• Activity
Count the lines in the material below that contain the word "Vous", and give only that number.

• Provided records

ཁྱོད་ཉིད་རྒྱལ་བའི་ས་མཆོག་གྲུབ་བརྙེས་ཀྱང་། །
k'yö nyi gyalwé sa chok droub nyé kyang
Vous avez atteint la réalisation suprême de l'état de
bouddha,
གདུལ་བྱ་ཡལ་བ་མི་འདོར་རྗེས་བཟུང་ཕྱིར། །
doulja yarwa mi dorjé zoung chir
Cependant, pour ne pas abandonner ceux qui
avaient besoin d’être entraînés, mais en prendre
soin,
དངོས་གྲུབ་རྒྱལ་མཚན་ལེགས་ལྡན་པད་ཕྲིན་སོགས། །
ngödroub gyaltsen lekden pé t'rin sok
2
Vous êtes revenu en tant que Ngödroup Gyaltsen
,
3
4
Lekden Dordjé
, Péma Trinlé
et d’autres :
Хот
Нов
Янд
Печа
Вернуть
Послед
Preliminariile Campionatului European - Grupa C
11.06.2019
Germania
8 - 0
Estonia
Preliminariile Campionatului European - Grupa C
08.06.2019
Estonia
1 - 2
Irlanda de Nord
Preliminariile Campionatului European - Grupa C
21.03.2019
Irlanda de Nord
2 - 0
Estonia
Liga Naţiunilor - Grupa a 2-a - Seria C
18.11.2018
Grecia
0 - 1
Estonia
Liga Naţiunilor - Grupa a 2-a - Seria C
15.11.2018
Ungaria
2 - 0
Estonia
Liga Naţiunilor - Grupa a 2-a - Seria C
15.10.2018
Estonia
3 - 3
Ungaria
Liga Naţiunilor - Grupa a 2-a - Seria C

--

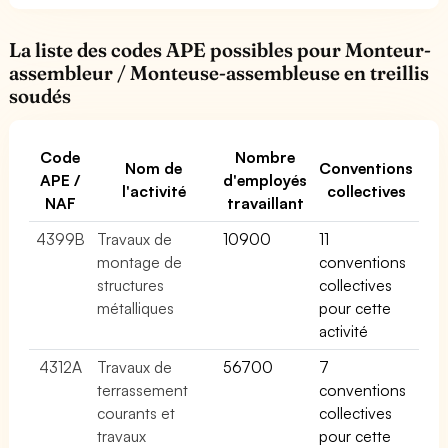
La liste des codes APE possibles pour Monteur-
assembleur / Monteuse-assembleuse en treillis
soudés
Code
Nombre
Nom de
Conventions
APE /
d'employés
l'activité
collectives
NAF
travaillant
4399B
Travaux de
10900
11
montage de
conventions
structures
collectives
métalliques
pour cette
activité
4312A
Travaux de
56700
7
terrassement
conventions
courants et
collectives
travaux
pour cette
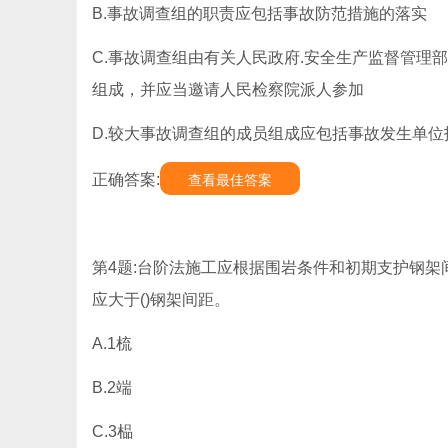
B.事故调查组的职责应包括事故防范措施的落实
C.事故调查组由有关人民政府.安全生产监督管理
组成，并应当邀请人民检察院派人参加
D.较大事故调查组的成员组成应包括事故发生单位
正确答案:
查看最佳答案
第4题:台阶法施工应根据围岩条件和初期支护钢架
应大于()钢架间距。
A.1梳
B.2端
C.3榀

• Task response
2